◆ **What you will do**: Go through the listing and return every line with "back" in it.

◆ **Exercise material**:
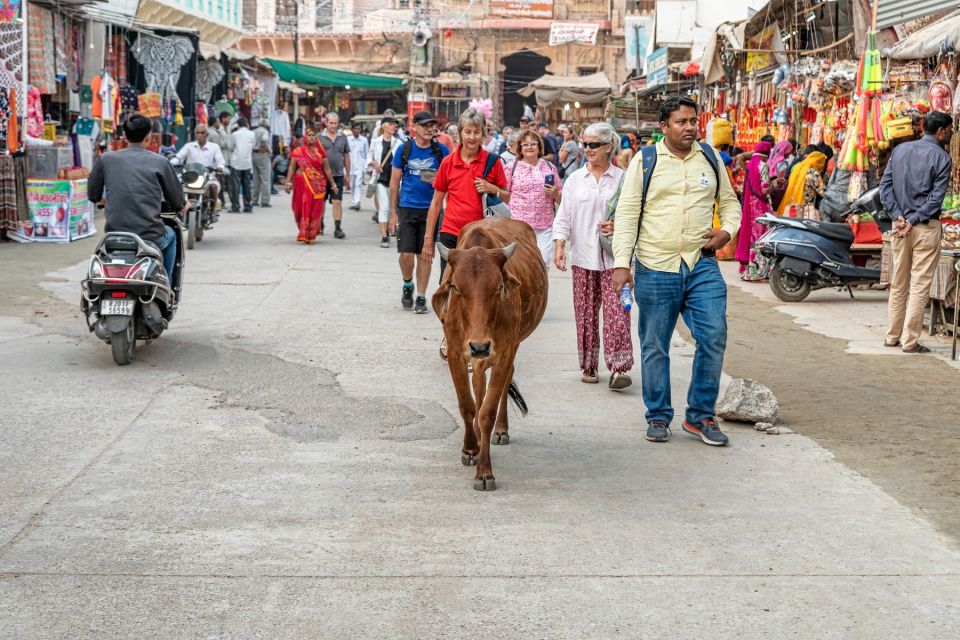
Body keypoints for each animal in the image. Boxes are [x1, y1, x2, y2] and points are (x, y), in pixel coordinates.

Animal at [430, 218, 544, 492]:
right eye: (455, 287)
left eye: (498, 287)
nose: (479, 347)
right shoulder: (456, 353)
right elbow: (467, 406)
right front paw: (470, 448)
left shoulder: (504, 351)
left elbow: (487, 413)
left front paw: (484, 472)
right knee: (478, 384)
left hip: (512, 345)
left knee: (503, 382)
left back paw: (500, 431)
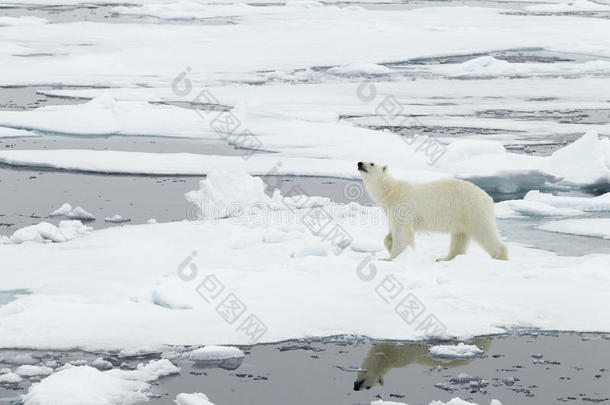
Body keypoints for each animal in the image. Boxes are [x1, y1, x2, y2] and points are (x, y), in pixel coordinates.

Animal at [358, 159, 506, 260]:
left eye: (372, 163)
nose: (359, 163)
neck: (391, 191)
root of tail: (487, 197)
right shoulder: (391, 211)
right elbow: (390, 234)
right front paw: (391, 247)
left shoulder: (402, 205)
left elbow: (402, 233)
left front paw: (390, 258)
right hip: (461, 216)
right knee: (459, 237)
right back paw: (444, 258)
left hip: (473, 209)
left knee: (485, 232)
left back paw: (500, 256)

...

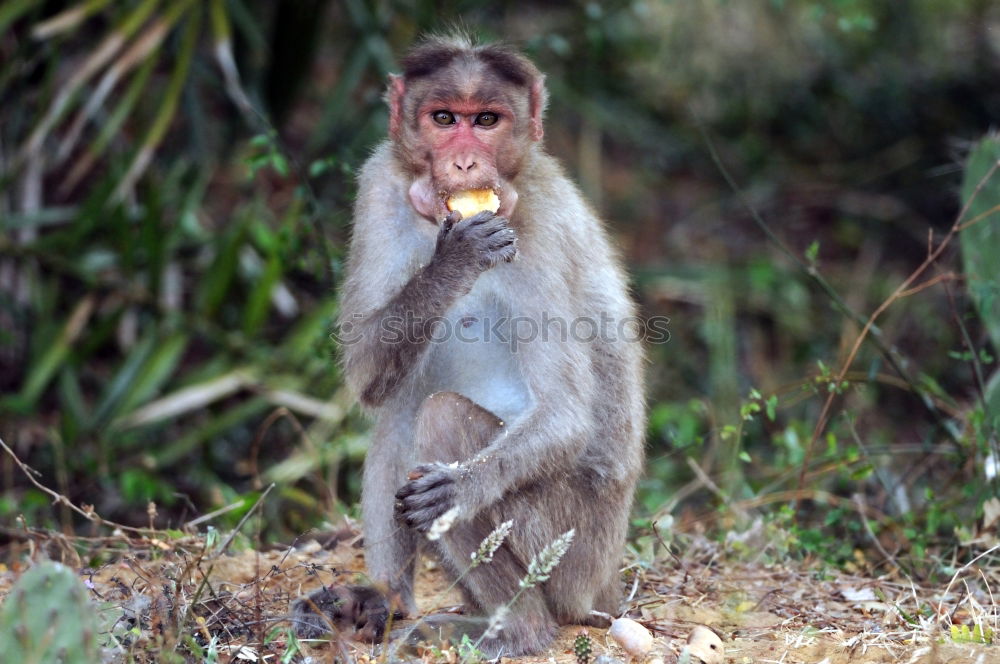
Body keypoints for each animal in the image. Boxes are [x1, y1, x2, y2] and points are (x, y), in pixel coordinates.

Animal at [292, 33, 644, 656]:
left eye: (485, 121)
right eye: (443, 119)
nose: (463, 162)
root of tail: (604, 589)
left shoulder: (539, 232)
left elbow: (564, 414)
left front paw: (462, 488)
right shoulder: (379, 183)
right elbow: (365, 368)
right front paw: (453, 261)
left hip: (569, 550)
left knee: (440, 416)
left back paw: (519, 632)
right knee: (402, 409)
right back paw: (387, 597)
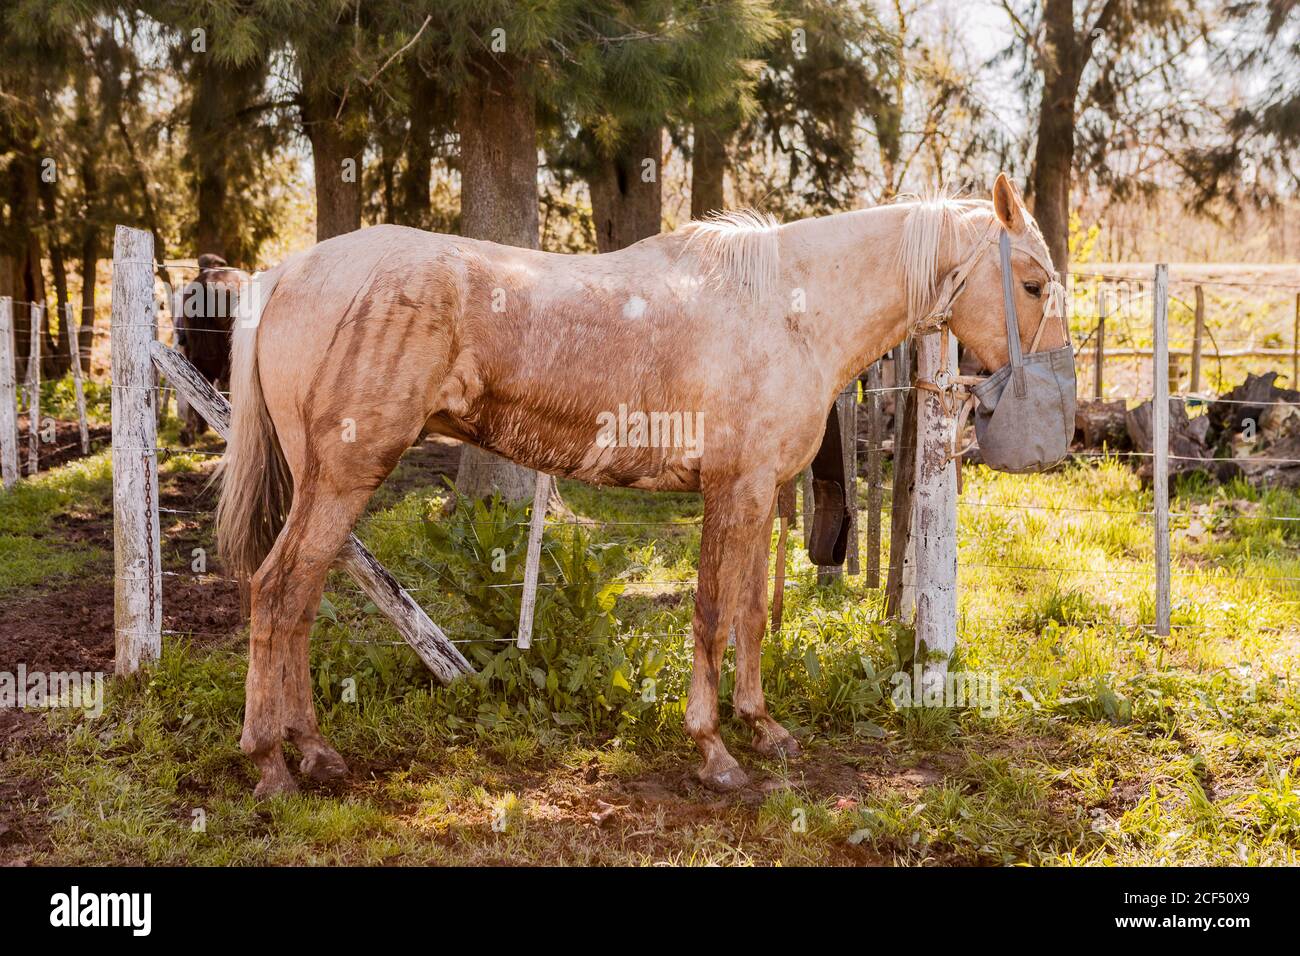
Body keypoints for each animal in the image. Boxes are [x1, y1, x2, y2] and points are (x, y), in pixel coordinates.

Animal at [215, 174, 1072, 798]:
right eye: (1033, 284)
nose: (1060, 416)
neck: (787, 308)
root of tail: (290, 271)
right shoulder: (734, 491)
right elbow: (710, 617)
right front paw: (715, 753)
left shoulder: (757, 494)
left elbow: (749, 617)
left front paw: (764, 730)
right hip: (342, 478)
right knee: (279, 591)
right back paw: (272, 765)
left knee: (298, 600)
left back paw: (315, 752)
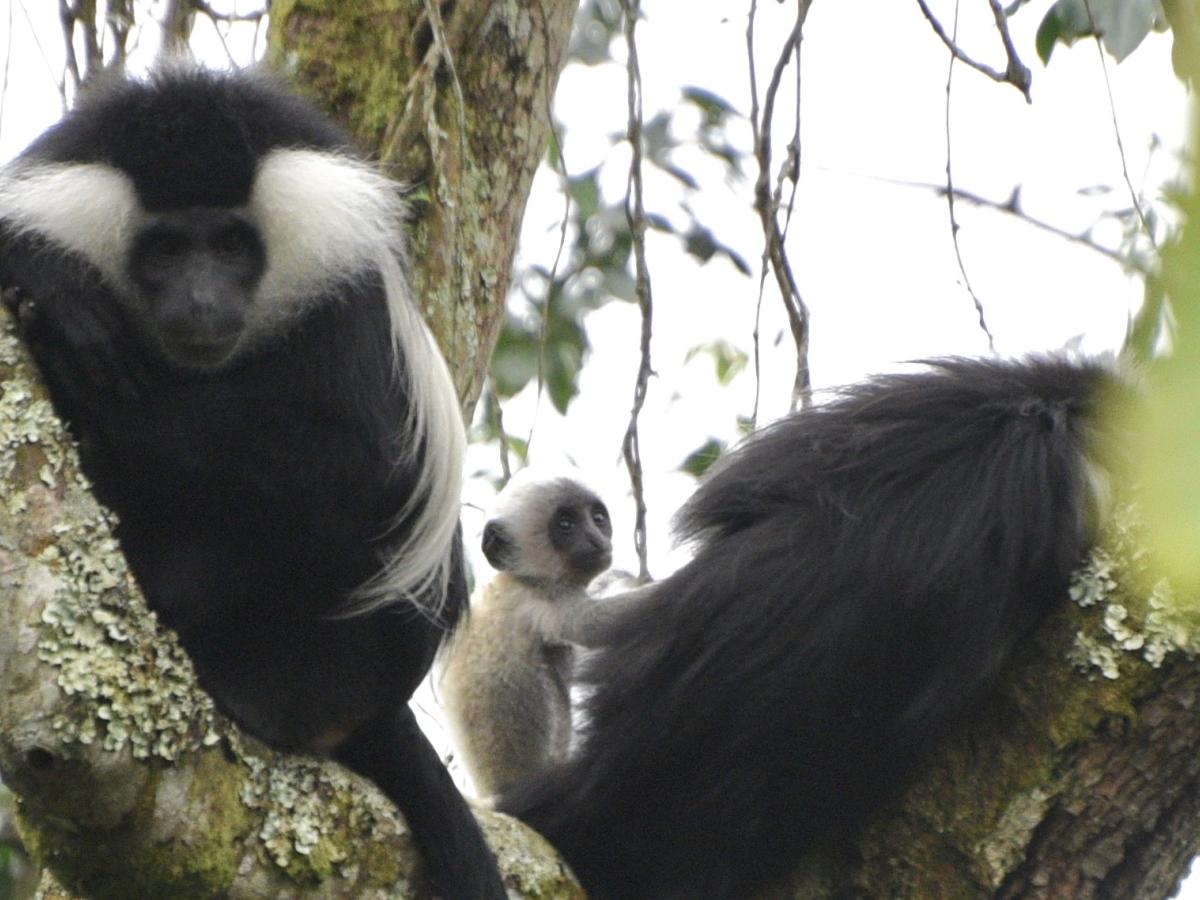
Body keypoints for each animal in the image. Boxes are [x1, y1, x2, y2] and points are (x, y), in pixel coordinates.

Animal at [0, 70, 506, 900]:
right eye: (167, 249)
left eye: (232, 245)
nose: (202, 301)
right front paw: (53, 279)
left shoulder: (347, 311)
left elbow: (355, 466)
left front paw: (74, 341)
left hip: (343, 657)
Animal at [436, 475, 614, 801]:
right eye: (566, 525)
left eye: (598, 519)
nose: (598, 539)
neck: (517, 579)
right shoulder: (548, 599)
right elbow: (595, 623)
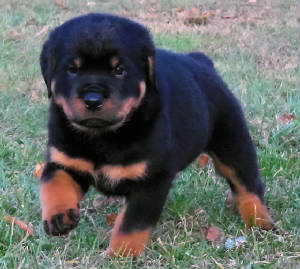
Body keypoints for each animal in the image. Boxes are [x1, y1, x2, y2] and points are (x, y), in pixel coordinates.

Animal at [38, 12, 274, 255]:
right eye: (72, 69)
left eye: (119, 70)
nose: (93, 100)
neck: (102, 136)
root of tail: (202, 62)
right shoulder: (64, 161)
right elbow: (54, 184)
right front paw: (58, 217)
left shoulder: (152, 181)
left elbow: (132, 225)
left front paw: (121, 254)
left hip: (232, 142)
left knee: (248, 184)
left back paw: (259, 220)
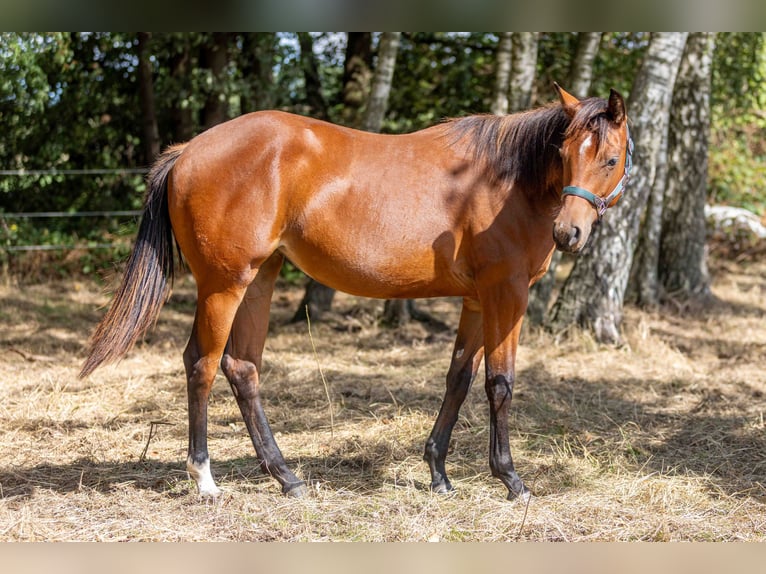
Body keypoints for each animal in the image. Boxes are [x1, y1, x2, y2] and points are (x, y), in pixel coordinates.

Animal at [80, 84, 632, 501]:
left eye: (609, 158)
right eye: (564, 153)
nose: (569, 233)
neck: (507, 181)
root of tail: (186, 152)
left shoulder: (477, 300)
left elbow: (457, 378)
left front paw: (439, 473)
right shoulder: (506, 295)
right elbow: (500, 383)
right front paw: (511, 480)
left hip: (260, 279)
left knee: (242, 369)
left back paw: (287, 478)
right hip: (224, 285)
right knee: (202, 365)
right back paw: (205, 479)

◆ **Result for this task**:
left back paw: (500, 431)
right back paw: (444, 258)
left back paw: (500, 256)
left back paw: (519, 632)
right back paw: (387, 597)
right back paw: (272, 765)
left back paw: (315, 752)
left back paw: (259, 220)
left back paw: (287, 478)
right back paw: (205, 479)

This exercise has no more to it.